Dataset entries:
* * * *

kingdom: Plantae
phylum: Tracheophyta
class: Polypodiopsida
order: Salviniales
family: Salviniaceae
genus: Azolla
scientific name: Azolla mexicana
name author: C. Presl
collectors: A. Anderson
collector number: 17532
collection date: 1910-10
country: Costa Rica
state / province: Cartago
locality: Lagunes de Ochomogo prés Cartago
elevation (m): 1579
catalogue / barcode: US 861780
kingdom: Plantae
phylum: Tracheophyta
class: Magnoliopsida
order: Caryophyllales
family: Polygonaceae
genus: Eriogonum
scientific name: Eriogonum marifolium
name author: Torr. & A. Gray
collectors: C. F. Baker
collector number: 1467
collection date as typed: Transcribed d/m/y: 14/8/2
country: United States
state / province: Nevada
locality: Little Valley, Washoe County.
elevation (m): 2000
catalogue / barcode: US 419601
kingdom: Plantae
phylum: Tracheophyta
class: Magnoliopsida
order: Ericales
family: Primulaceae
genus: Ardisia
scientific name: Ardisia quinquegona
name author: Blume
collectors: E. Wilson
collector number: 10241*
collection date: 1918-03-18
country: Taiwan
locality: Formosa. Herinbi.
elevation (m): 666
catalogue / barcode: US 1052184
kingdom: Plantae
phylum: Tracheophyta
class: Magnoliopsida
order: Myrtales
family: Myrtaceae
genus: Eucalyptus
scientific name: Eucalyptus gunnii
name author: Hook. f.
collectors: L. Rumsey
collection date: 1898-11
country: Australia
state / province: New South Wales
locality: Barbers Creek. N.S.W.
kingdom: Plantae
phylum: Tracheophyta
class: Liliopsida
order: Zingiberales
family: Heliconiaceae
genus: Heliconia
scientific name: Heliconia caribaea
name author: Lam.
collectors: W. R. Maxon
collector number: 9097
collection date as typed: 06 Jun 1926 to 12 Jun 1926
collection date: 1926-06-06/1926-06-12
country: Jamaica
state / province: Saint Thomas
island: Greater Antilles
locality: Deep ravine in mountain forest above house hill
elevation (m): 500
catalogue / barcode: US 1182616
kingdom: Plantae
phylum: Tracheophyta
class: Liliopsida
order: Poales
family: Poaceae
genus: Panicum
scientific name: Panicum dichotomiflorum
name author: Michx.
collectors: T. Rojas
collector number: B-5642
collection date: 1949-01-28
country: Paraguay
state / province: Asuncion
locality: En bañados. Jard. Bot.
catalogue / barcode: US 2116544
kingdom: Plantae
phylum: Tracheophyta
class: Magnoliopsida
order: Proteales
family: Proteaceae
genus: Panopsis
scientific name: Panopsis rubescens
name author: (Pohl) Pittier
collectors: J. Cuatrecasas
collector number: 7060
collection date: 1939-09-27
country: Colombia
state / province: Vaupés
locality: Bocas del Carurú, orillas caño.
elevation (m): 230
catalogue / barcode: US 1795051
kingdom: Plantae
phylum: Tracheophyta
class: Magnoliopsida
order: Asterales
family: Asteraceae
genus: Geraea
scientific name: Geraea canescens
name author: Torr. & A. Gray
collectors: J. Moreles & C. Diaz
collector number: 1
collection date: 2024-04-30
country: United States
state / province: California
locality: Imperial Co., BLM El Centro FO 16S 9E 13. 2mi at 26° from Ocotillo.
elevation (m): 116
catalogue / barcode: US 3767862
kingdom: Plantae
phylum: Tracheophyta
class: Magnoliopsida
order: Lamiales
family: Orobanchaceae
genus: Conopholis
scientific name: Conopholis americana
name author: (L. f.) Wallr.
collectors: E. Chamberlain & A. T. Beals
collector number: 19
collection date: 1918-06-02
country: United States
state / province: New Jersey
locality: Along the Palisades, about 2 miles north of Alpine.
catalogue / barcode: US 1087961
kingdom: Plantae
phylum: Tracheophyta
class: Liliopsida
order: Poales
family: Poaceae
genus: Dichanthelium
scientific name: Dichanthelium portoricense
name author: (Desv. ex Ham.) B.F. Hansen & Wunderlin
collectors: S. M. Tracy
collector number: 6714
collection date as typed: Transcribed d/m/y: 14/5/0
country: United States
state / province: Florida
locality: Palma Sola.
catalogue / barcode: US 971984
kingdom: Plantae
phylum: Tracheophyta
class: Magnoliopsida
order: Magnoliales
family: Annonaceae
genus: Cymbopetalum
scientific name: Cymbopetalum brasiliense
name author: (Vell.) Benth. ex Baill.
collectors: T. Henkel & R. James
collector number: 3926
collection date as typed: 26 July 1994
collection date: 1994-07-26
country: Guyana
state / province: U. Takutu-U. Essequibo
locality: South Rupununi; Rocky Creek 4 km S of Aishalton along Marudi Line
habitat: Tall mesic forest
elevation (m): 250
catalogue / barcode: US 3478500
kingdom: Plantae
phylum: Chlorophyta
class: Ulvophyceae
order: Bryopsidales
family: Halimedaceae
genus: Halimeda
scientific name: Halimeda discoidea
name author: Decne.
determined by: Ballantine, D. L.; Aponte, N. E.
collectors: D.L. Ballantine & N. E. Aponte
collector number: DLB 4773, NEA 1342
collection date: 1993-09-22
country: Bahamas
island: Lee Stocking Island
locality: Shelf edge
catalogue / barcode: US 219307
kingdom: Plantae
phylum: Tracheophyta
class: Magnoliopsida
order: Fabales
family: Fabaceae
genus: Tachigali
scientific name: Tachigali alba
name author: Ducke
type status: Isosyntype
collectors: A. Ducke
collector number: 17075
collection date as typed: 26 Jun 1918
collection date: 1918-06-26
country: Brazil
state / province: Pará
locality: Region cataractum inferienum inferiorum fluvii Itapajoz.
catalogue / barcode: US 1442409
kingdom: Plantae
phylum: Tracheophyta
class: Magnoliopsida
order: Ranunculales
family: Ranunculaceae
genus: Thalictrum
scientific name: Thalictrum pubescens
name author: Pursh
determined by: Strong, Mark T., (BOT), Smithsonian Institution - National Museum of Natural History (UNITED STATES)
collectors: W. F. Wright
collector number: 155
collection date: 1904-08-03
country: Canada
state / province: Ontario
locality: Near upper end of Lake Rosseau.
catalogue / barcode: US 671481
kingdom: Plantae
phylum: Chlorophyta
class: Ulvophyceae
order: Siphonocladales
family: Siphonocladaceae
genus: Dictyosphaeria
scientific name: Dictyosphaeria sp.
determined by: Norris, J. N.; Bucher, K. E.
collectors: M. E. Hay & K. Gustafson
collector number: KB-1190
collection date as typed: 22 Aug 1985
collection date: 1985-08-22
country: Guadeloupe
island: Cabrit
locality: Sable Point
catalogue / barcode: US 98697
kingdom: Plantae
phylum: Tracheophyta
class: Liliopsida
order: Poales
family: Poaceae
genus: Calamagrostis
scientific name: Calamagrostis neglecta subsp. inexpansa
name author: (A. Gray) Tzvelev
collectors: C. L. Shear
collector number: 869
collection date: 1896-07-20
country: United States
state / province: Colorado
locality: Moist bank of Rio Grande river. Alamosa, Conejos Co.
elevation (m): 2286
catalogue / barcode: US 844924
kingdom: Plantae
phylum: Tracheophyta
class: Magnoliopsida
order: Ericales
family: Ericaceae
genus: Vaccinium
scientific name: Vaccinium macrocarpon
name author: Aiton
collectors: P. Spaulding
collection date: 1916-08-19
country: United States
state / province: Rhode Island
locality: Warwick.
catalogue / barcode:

* * * *

Rewrite the entries above as a Markdown table with the columns n and Line, numbering each line and omitting blank lines, starting with the line containing "name author: (Vell.) Benth. ex Baill." and continuing through the line containing "collector number: 17075".

| n | Line |
|---|---|
| 1 | name author: (Vell.) Benth. ex Baill. |
| 2 | collectors: T. Henkel & R. James |
| 3 | collector number: 3926 |
| 4 | collection date as typed: 26 July 1994 |
| 5 | collection date: 1994-07-26 |
| 6 | country: Guyana |
| 7 | state / province: U. Takutu-U. Essequibo |
| 8 | locality: South Rupununi; Rocky Creek 4 km S of Aishalton along Marudi Line |
| 9 | habitat: Tall mesic forest |
| 10 | elevation (m): 250 |
| 11 | catalogue / barcode: US 3478500 |
| 12 | kingdom: Plantae |
| 13 | phylum: Chlorophyta |
| 14 | class: Ulvophyceae |
| 15 | order: Bryopsidales |
| 16 | family: Halimedaceae |
| 17 | genus: Halimeda |
| 18 | scientific name: Halimeda discoidea |
| 19 | name author: Decne. |
| 20 | determined by: Ballantine, D. L.; Aponte, N. E. |
| 21 | collectors: D.L. Ballantine & N. E. Aponte |
| 22 | collector number: DLB 4773, NEA 1342 |
| 23 | collection date: 1993-09-22 |
| 24 | country: Bahamas |
| 25 | island: Lee Stocking Island |
| 26 | locality: Shelf edge |
| 27 | catalogue / barcode: US 219307 |
| 28 | kingdom: Plantae |
| 29 | phylum: Tracheophyta |
| 30 | class: Magnoliopsida |
| 31 | order: Fabales |
| 32 | family: Fabaceae |
| 33 | genus: Tachigali |
| 34 | scientific name: Tachigali alba |
| 35 | name author: Ducke |
| 36 | type status: Isosyntype |
| 37 | collectors: A. Ducke |
| 38 | collector number: 17075 |